Secure dependency management

Chris Piker chris at hoopjump.com
Mon Jan 6 03:04:40 UTC 2025


Here's what I ended up doing in case it's either useful for 
others, or a really bad idea and serves as an anti-example.

0) For context, the working directory has roughly this setup 
(after git submodule calls):
```
git-root
  |-- main_project
  |-- deps/
  |    |-- vibe-serialization
  |    |-- ... more here
  |
  |-- makefile
```

1) Add dependencies as git submodules, for example:
```bash
    git submodule add https://github.com/vibe-d/vibe-serialization 
deps/vibe-serialization
    # more here
```

2) In the top level build file (makefile in my case) the 
following happens:
```bash
    dub add-local vibe-serialization 1.0.7
    # More locals added here

    cd main_project && dub --skip-registry=all build

    dub remove-local vibe-serialization
    # more locals removed here
```

3) On a regular basis:
```bash
    rm -r $HOME/.dub
```
   You never know what could be hiding in there.

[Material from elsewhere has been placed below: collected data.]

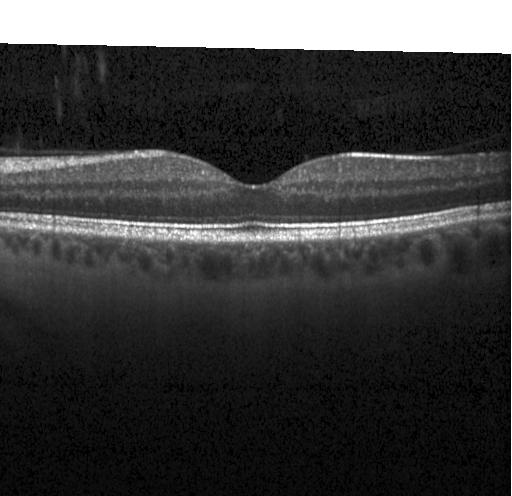

The scan shows no CNV, no DME, and no drusen.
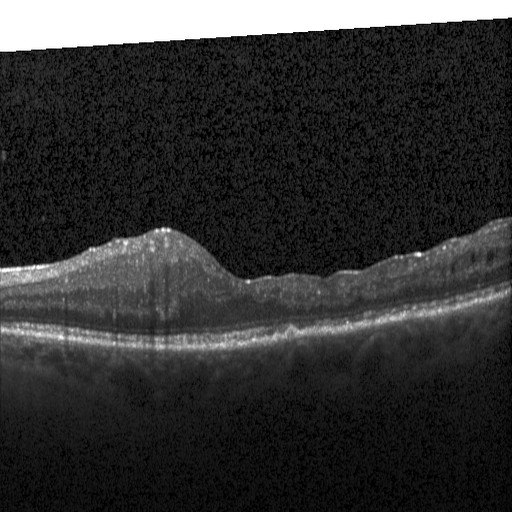 Optical coherence tomography B-scan — Diagnosis: DME.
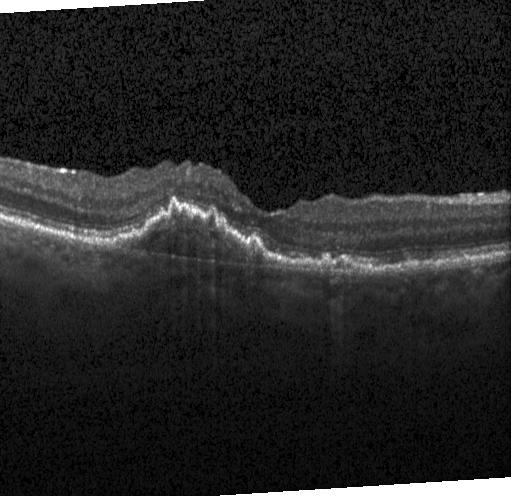

Retinal OCT cross-section showing choroidal neovascularization (CNV).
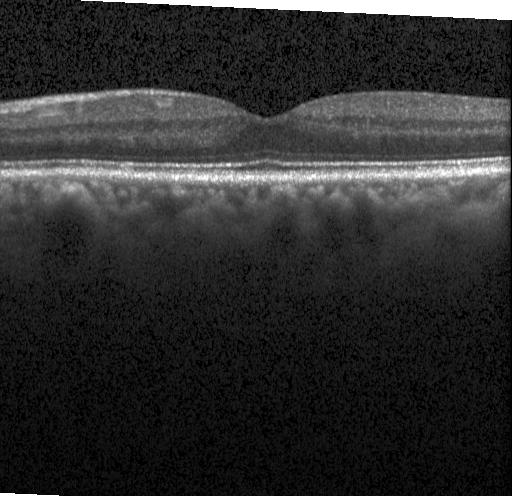
Through the macula, Heidelberg Spectralis, OCT B-scan
This B-scan demonstrates no choroidal neovascularization, diabetic macular edema, or drusen.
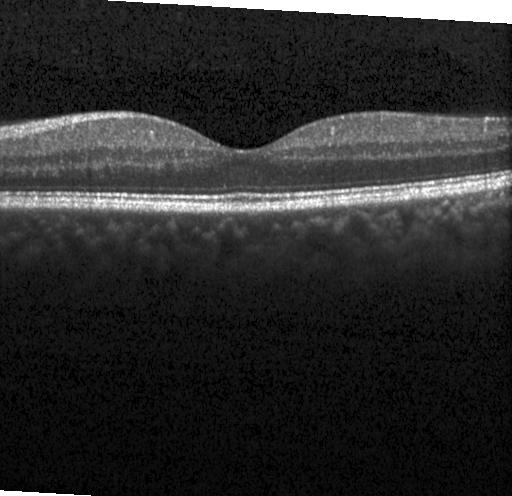 Optical coherence tomography scan — Diagnosis: no CNV, DME, or drusen.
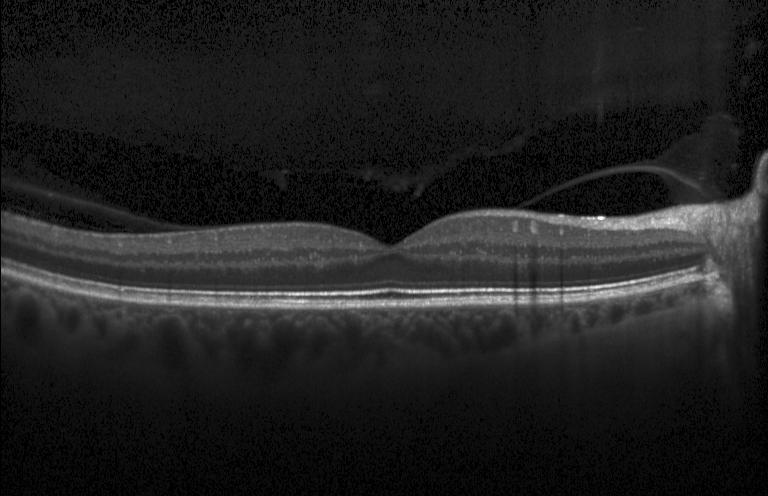
Retinal OCT cross-section showing no evidence of choroidal neovascularization, diabetic macular edema, or drusen.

A person can just `cd main_project && dub build` and standard 
things will happen, i.e. dependencies will be downloaded from the 
internet.  However in a production setting `make` is run from the 
top level and only the dependencies specified in the sub modules 
are used.

This should work *unless* two builds are happening at the same 
time in the same account since `add-local` and `remove-local` are 
**user-wide** and affect an entire user's home directory at a 
time.  Not too bad if the user is a real person, *terrible* if 
it's the account used by a build host.

It works, but I'm sure there's a better way.